Gesù si sottrae alle lusinghe e alle richieste dalla gente non perché rinnega la propria responsabilità ma perché vuole responsabilizzarla e renderla protagonista del proprio riscatto. Dove giunge il Vangelo la vita rinasce ma questo dono va coltivato perché impariamo da Gesù come vivere in questo mondo e renderlo con la carità migliore di come lo abbiamo trovato.

Lasciata la sinagoga, luogo dove le letture dei giorni scorsi riportavano Gesù che aveva parlato e compiuto segni, il Nazareno, rimanendo in Galilea, fa visita alla suocera di Simone. È una donna malata come altri infermi portati al Signore che egli sanerà.

Il Maestro scaccerà ancor demòni, suoi avversari, consapevoli nel riconoscere la natura divina di quel Galileo. Luca, tuttavia, ci invita oggi ad una meditazione più attenta perché il testo ha un valore del tutto particolare. E per molte ragioni.

L’evangelista precisa che Gesù entra nella casa di Simone. Non è ancora Pietro, cioè il designato a guidare la prima comunità che si riconoscerà nella fede del Risorto. Ciò che compirà non è legato al rapporto di amicizia con il discepolo. È il “fatto” in sé che invita alla meditazione e, non a caso, viene riportato anche da Marco e Matteo.

Luca è un medico ed in più occasioni nel suo Vangelo dimostra di possedere conoscenze che altri non hanno. Quando precisa che ha una grande febbre, vuole condurre il lettore ad una guarigione fisica importante (pensiamo che il testo di Marco usa termini che rimandano alla morte stessa della suocera) e al tempo stesso, con il suo stile, la vicinanza e la delicatezza che pone nel suo agire.

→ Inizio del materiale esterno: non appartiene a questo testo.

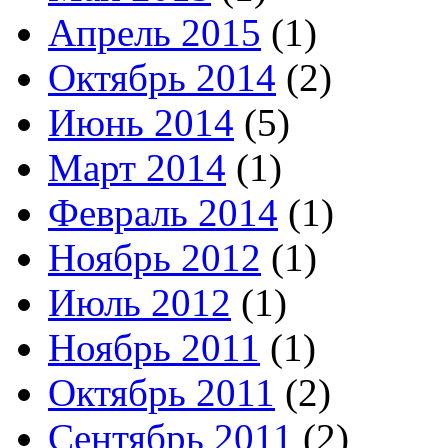
Апрель 2015
(1)
Октябрь 2014
(2)
Июнь 2014
(5)
Март 2014
(1)
Февраль 2014
(1)
Ноябрь 2012
(1)
Июль 2012
(1)
Ноябрь 2011
(1)
Октябрь 2011
(2)
Сентябрь 2011
(2)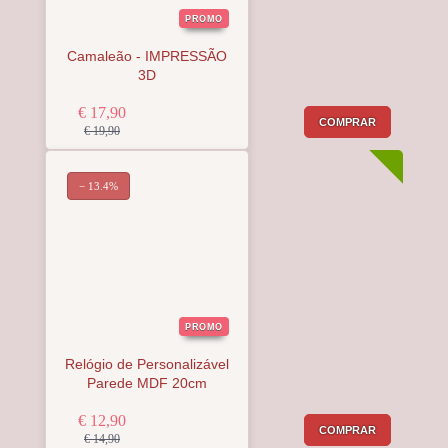
PROMO
Camaleão - IMPRESSÃO
3D
€ 17,90
COMPRAR
€ 19,90
− 13.4%
PROMO
Relógio de Personalizável
Parede MDF 20cm
€ 12,90
COMPRAR
€ 14,90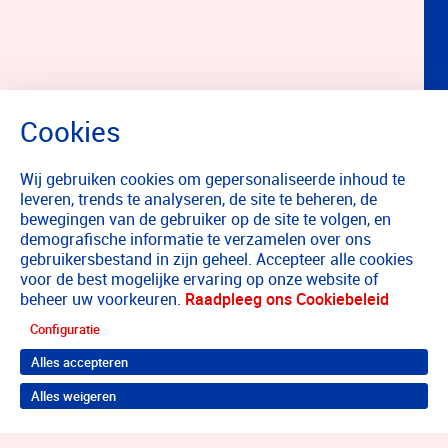
Wij gebruiken cookies om gepersonaliseerde inhoud te
leveren, trends te analyseren, de site te beheren, de
bewegingen van de gebruiker op de site te volgen, en
demografische informatie te verzamelen over ons
gebruikersbestand in zijn geheel. Accepteer alle cookies
voor de best mogelijke ervaring op onze website of
beheer uw voorkeuren.
Raadpleeg ons Cookiebeleid
Configuratie
Alles accepteren
Alles weigeren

Non solo. Luca esalta il ruolo della preghiera: è un farmaco prezioso che permette di affidarci al Signore in questi frangenti della vita. E la donna, liberata dalla malattia, compie due azioni introdotte dalla parola sùbito. Lei ha capito fino in fondo cosa è veramente successo. Come i discepoli seguirono senza indugio la chiamata del Maestro, così lei si alza e lo serve.

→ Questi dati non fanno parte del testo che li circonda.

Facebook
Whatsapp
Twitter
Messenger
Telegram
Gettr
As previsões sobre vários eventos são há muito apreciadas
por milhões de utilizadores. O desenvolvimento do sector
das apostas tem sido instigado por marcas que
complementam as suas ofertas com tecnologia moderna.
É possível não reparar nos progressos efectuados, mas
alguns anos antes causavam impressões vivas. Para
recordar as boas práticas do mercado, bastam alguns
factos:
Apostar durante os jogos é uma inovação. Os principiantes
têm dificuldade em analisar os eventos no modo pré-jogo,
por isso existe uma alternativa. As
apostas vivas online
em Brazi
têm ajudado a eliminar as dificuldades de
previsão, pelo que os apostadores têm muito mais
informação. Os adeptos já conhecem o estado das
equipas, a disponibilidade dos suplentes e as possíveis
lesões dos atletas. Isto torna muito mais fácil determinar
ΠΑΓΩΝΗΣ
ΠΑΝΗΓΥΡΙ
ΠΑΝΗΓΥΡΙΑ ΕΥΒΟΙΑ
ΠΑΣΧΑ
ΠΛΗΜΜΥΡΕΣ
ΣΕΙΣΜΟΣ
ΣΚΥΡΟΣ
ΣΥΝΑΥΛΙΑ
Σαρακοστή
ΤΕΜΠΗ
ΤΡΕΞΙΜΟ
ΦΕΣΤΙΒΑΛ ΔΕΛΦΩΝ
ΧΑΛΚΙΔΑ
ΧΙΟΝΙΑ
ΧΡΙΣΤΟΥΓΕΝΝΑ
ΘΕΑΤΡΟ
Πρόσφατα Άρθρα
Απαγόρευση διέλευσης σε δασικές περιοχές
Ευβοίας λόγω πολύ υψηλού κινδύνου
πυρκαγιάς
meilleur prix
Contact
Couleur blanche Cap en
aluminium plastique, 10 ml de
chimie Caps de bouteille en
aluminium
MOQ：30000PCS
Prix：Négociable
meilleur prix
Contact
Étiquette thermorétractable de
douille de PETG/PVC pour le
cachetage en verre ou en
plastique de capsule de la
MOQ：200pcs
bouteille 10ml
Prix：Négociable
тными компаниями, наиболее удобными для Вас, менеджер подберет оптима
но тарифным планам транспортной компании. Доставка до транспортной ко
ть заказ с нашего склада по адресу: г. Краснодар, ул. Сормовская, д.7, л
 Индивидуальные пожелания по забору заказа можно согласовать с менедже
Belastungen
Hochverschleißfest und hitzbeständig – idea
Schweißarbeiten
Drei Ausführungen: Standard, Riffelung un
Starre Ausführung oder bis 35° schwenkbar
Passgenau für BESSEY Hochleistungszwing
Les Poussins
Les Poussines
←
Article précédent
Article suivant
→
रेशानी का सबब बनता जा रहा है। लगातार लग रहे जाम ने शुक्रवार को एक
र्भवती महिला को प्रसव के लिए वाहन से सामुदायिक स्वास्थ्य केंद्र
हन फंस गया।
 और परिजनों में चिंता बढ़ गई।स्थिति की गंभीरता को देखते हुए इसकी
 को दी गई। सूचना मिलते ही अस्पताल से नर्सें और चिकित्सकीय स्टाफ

“Alzarsi” nei vangeli è di coloro che abbandonano lo stato precedente per porsi alla sequela del Risorto. Ha perso la vita la donna di prima: le è stata donata una nuova vita ed un nuovo cammino nel quale la donna non si sottrae e risponde alla chiamata di Gesù servendolo. Una meditazione che non può trascurare ancora un passaggio: nei vangeli sinottici, quindi escludendo Giovanni, la suocera di Simone è la prima donna che Gesù incontra. Lo ama e lo serve.